Colón, periodista, historiador, productor y director de cine,  está acostumbrado a contar historias de otros. En Black Man White Skin explicó cómo es ser albino en África. En La manzana de Eva denunció la mutilación genital que sufren mujeres en el mundo. Está ultimando otro documental sobre migración ilegal. Y ahora desde su cuarto en San Fernando (Cádiz) narra con su voz el padecer de un contagiado por coronavirus. Él mismo.
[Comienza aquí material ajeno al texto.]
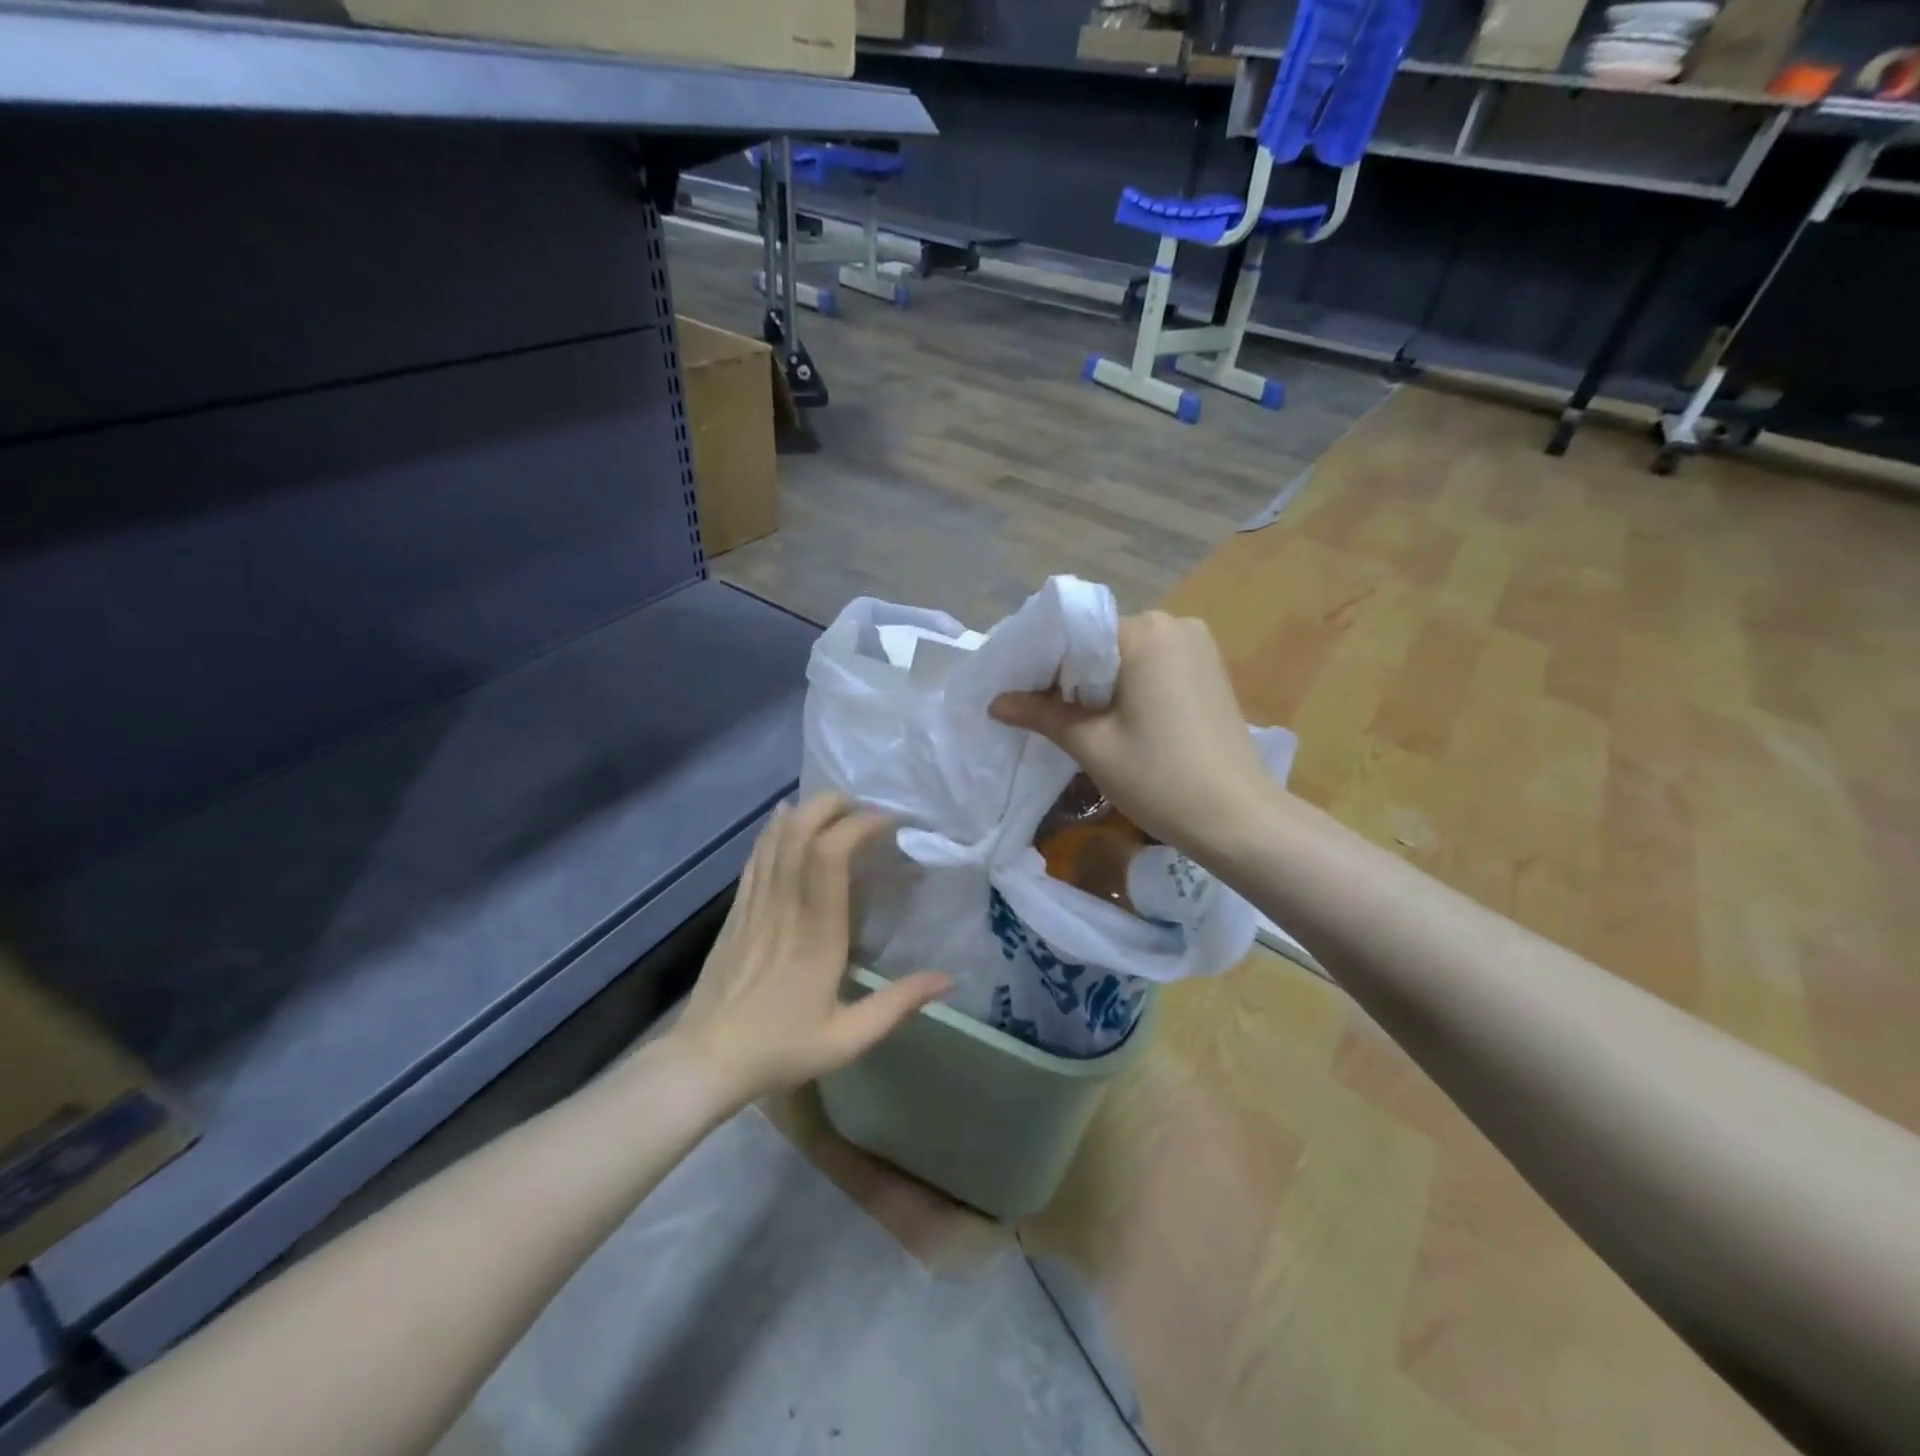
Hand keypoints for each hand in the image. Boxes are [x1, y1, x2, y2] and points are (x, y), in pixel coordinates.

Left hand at [671, 794, 949, 1105]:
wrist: (706, 1060)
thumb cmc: (780, 1048)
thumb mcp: (848, 1039)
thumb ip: (898, 1005)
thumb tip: (949, 979)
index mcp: (816, 933)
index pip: (830, 856)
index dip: (859, 825)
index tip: (890, 824)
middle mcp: (784, 906)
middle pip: (801, 831)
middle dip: (834, 806)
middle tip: (865, 810)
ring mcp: (755, 904)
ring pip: (776, 837)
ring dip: (807, 811)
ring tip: (837, 809)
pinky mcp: (737, 909)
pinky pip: (756, 856)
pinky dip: (773, 829)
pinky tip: (785, 816)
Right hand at [989, 611, 1281, 857]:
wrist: (1239, 819)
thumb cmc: (1159, 778)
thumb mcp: (1092, 745)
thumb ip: (1041, 714)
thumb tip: (995, 702)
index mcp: (1144, 632)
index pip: (1074, 634)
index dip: (1042, 665)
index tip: (1019, 695)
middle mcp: (1174, 625)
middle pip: (1101, 642)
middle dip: (1070, 674)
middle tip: (1042, 713)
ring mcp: (1198, 647)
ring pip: (1128, 656)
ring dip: (1100, 682)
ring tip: (1077, 721)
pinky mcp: (1211, 671)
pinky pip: (1155, 667)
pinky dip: (1130, 687)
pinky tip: (1118, 720)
"Empecé a toser el jueves pasado (12 de marzo) y decidí aislarme", recuerda. Había estado en Uruguay y en Madrid en las semanas previas, pero llevaba ya varios días en la bahía gaditana, junto con sus padres. Los síntomas fueron a peor. "He llegado a tener 38.9 de fiebre y muchos dolores". Su primer intento de avisar a las autoridades sanitarias fue en vano. Ni siquiera le cogían el teléfono. Al segundo día sí le respondieron. "Me dijeron que permaneciera en casa, salvo que empeorara mucho". Y empeoró. Porque después empezó a costarle respirar. Una ambulancia llegó a ir a su casa, pero al analizarle prefirieron no hospitalizarle. "Aunque vinieron a buscarme, como tenía la saturación en sangre correcta, decidieron que no pasaba a la consulta y que no me hacían las pruebas de coronavirus".
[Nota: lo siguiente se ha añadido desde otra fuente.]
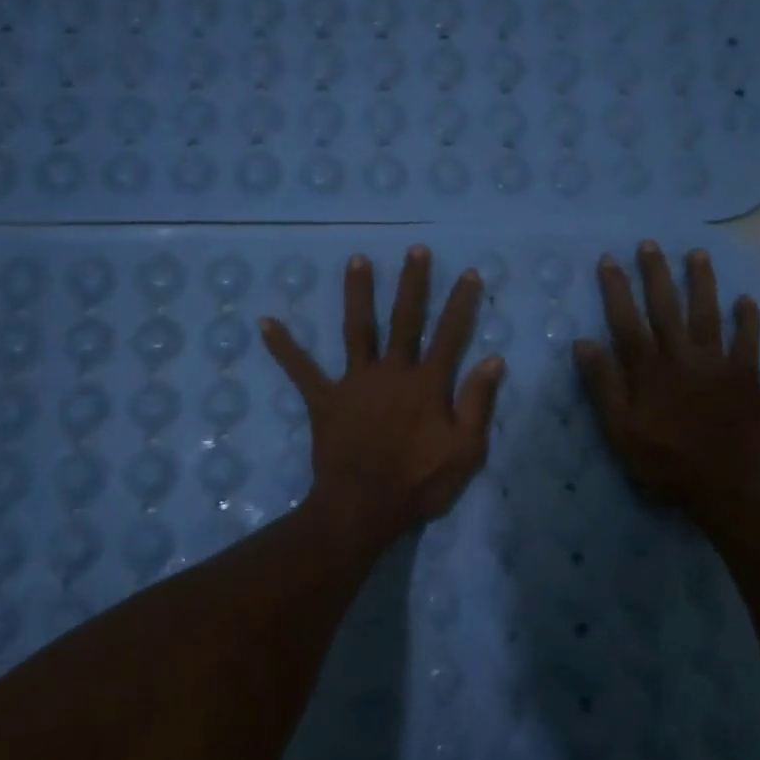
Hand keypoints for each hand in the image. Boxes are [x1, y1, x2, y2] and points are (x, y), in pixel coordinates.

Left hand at [261, 246, 505, 548]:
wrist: (363, 508)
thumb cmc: (419, 483)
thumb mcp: (466, 450)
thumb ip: (478, 403)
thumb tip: (494, 359)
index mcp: (427, 384)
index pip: (449, 335)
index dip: (460, 304)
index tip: (467, 273)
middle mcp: (391, 372)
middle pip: (404, 320)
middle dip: (412, 283)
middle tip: (414, 251)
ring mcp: (355, 383)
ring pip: (357, 329)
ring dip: (358, 294)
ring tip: (356, 260)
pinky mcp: (325, 400)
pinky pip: (301, 371)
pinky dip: (284, 348)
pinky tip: (265, 323)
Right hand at [574, 241, 759, 519]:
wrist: (724, 485)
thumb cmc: (664, 461)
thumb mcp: (620, 429)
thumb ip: (603, 385)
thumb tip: (584, 342)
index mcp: (649, 369)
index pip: (627, 320)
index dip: (617, 289)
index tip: (609, 260)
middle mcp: (682, 356)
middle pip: (666, 307)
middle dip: (656, 274)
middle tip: (649, 245)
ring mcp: (717, 363)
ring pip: (708, 313)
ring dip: (702, 282)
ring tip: (697, 254)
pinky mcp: (745, 375)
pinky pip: (748, 340)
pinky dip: (748, 319)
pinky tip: (745, 300)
Y así ha seguido desde entonces. La fiebre ha pasado, pero los síntomas no. Sigue tosiendo, siguen los dolores, teme estar sufriendo apneas, y ha perdido los sentidos del gusto y el olfato. "Confío en mejorar del todo. Soy deportista aunque me preocupa que hace dos años y medio sufrí una neumonía". Su aislamiento voluntario ha sido rotundo. No sale del entorno de su habitación y tiene para su uso exclusivo un baño de la casa. Le dejan la comida en la puerta y no tiene contacto físico con su familia. "Extremo las precauciones porque no quiero que se contagien".

Asume con deportividad lo que le ha tocado y entiende que las administraciones tomen medidas drásticas para evitar que la pandemia crezca. Sí se queja que ni él, ni muchos como él, puedan hacerse la prueba. "Quizá seamos un millón de contagiados en España y no lo sepamos. Deberíamos saber la dimensión real del problema, porque solo así tomaremos verdadera conciencia". Pone el ejemplo de su propia familia. "Como no me he hecho ninguna prueba, mi padre realmente piensa que puedo no tenerlo". No tener seguridad completa de estar padeciendo los efectos del coronavirus hace que se relajen las medidas de protección.
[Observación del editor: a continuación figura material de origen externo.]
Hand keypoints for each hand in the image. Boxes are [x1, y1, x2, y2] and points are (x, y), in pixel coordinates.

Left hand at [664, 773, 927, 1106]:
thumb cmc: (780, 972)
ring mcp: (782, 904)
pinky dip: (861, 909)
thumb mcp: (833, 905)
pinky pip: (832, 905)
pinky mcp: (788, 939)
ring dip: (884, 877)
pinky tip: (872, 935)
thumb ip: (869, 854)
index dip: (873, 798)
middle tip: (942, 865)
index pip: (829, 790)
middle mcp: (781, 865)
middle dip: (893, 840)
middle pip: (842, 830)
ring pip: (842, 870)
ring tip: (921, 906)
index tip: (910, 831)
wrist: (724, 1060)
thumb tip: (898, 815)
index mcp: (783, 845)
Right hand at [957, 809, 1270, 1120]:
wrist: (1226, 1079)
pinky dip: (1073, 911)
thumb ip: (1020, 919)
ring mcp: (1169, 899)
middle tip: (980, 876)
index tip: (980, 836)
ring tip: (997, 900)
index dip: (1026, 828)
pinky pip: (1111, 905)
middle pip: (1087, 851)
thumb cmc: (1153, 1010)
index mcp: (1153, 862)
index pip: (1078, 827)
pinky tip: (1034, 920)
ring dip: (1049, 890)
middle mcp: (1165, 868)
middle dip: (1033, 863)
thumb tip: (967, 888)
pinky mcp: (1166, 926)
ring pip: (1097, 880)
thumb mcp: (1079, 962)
Desde su confinamiento, y acostumbrado a ver de cerca dramas reales y graves de la sociedad, lanza un llamamiento. "En España llevamos una semana encerrados. Esta fuerza que hemos tenido de salir al balcón a aplaudir y hacer muchas bromas irá decayendo con el paso del tiempo. Corremos el riesgo de tocar fondo. De que la inquietud pase a desesperación", advierte. Anima a seguir las pautas del estado de alarma, tener empatía, ponerse en la piel del otro para que esto no se agrave más. Le preocupa que el coronavirus se extienda en África, donde no hay medios sanitarios para frenarlo y atenderlo.

Colón cree que la pandemia del coronavirus ha situado a España ante un espejo. "Nos pone delante de otras realidades que no veíamos. Ahora a los españoles nos cierran todas las fronteras. Nos toca vivir lo que tantos africanos, por ejemplo, han vivido cuando querían venir aquí. Esto nos lleva a darnos cuenta de que no somos mejores que nadie. Que no somos distintos por tener otro color de piel o haber nacido en otro lugar".

No sabe exactamente cómo se pudo contagiar. Tampoco cree que sirva de nada buscar culpables. Su preocupación es mantener las medidas de protección, que los suyos sigan bien y que esto pase cuando tenga que pasar. Él, que con su cine ha buscado hacer visibles a los que nadie quería mirar, cuenta su historia deseando un final feliz. Para todos.